=== Begin Enclosure ===

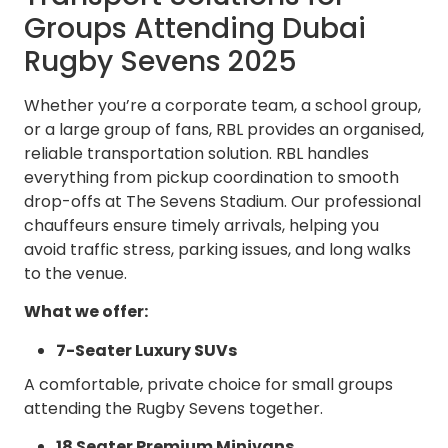
Groups Attending Dubai
Rugby Sevens 2025
Whether you’re a corporate team, a school group,
or a large group of fans, RBL provides an organised,
reliable transportation solution. RBL handles
everything from pickup coordination to smooth
drop-offs at The Sevens Stadium. Our professional
chauffeurs ensure timely arrivals, helping you
avoid traffic stress, parking issues, and long walks
to the venue.
What we offer:
7-Seater Luxury SUVs
A comfortable, private choice for small groups
attending the Rugby Sevens together.
18 Seater Premium Minivans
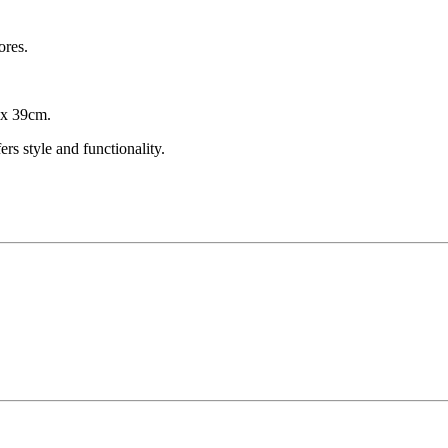
ores.
 x 39cm.
s style and functionality.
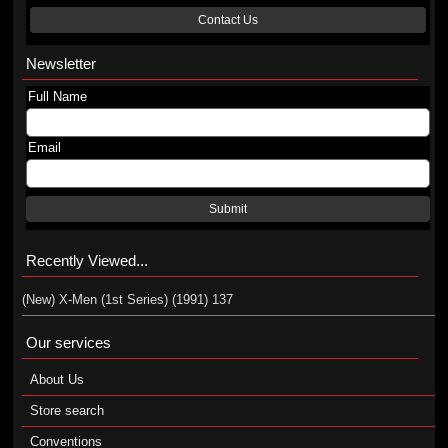
Contact Us
Newsletter
Full Name
Email
Submit
Recently Viewed...
(New) X-Men (1st Series) (1991) 137
Our services
About Us
Store search
Conventions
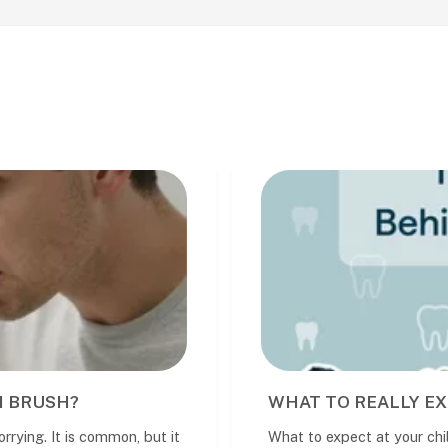
 EXPECT AT YOUR CHILD'S DENTAL VISIT
 child’s dental visit A child’s first den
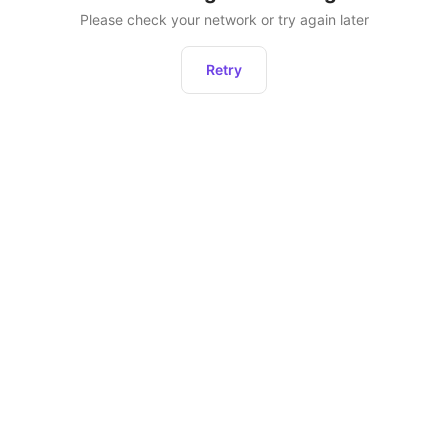
Please check your network or try again later
Retry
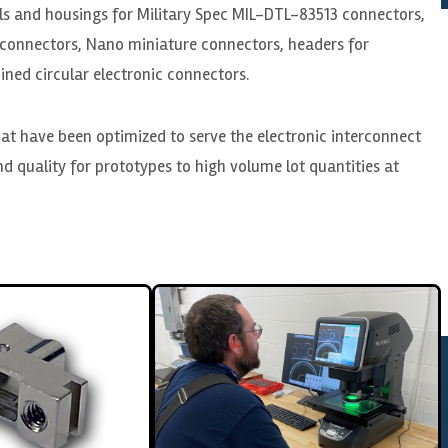
lls and housings for Military Spec MIL-DTL-83513 connectors,
connectors, Nano miniature connectors, headers for
ned circular electronic connectors.
at have been optimized to serve the electronic interconnect
d quality for prototypes to high volume lot quantities at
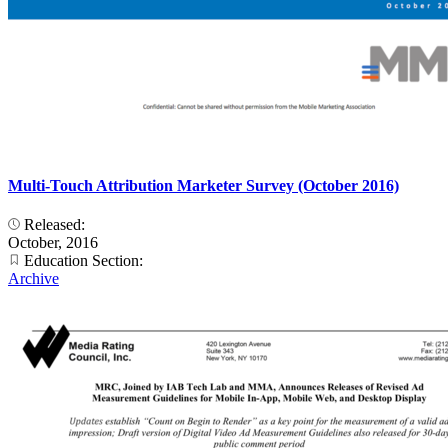
Multi-Touch Attribution Marketer Survey (October 2016)
Released:
October, 2016
Education Section:
Archive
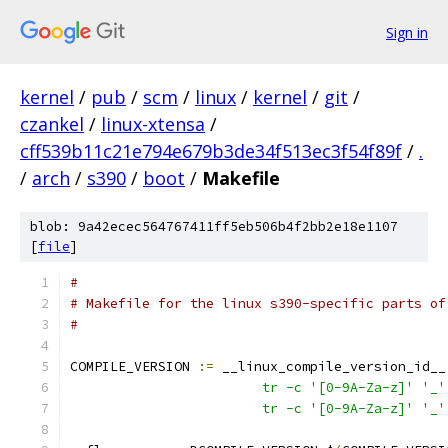
Sign in
kernel
/
pub
/
scm
/
linux
/
kernel
/
git
/
czankel
/
linux-xtensa
/
cff539b11c21e794e679b3de34f513ec3f54f89f
/
.
/
arch
/
s390
/
boot
/
Makefile
blob: 9a42ecec564767411ff5eb506b4f2bb2e18e1107
[
file
]
#
# Makefile for the linux s390-specific parts of
#
COMPILE_VERSION 
:=
 __linux_compile_version_id__
			tr -c '[0-9A-Za-z]' '_'
			tr -c '[0-9A-Za-z]' '_'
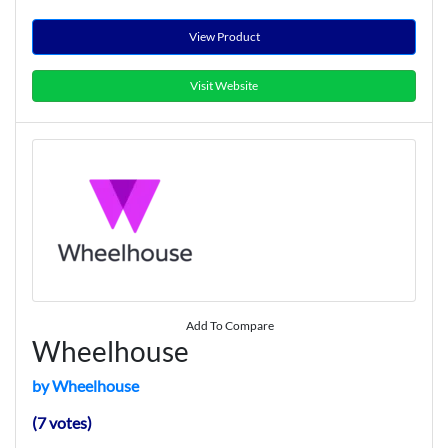
View Product
Visit Website
Add To Compare
Wheelhouse
by Wheelhouse
(7 votes)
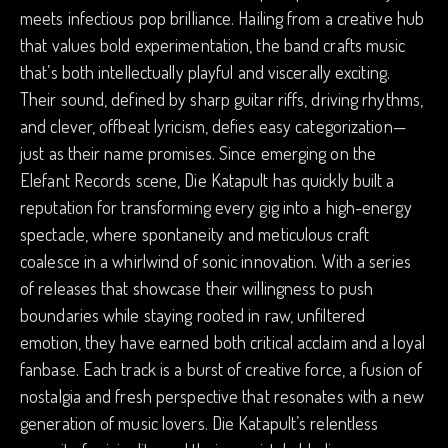
meets infectious pop brilliance. Hailing from a creative hub
that values bold experimentation, the band crafts music
that’s both intellectually playful and viscerally exciting.
Their sound, defined by sharp guitar riffs, driving rhythms,
and clever, offbeat lyricism, defies easy categorization—
just as their name promises. Since emerging on the
Elefant Records scene, Die Katapult has quickly built a
reputation for transforming every gig into a high-energy
spectacle, where spontaneity and meticulous craft
coalesce in a whirlwind of sonic innovation. With a series
of releases that showcase their willingness to push
boundaries while staying rooted in raw, unfiltered
emotion, they have earned both critical acclaim and a loyal
fanbase. Each track is a burst of creative force, a fusion of
nostalgia and fresh perspective that resonates with a new
generation of music lovers. Die Katapult’s relentless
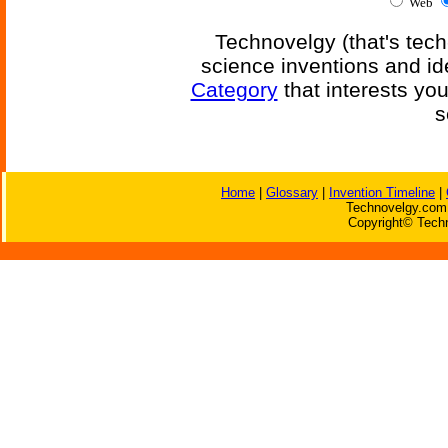
Web
Technovelgy (that's tech
science inventions and id
Category
that interests yo
s
Home
|
Glossary
|
Invention Timeline
|
Technovelgy.com 
Copyright© Techn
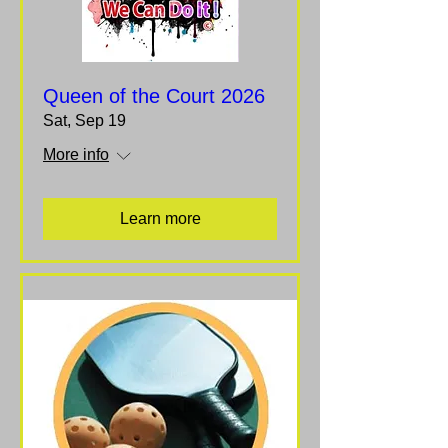
Queen of the Court 2026
Sat, Sep 19
More info
Learn more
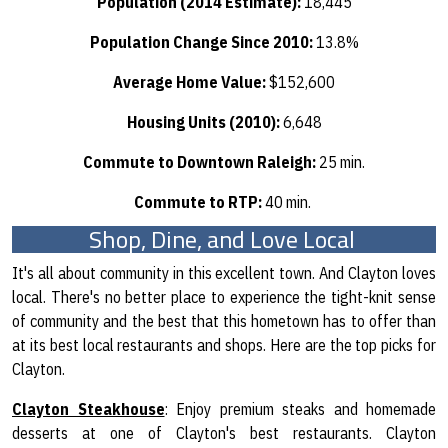
Population (2014 Estimate):
18,445
Population Change Since 2010:
13.8%
Average Home Value:
$152,600
Housing Units (2010):
6,648
Commute to Downtown Raleigh:
25 min.
Commute to RTP:
40 min.
Shop, Dine, and Love Local
It's all about community in this excellent town. And Clayton loves
local. There's no better place to experience the tight-knit sense
of community and the best that this hometown has to offer than
at its best local restaurants and shops. Here are the top picks for
Clayton.
Clayton Steakhouse
: Enjoy premium steaks and homemade
desserts at one of Clayton's best restaurants. Clayton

=== End Enclosure ===

## WHAT YOU SHOULD DO
From the material above, please return each line containing "that".

## OUTPUT BELOW
that values bold experimentation, the band crafts music
that’s both intellectually playful and viscerally exciting.
of releases that showcase their willingness to push
nostalgia and fresh perspective that resonates with a new
Technovelgy (that's tech
that interests yo
of community and the best that this hometown has to offer than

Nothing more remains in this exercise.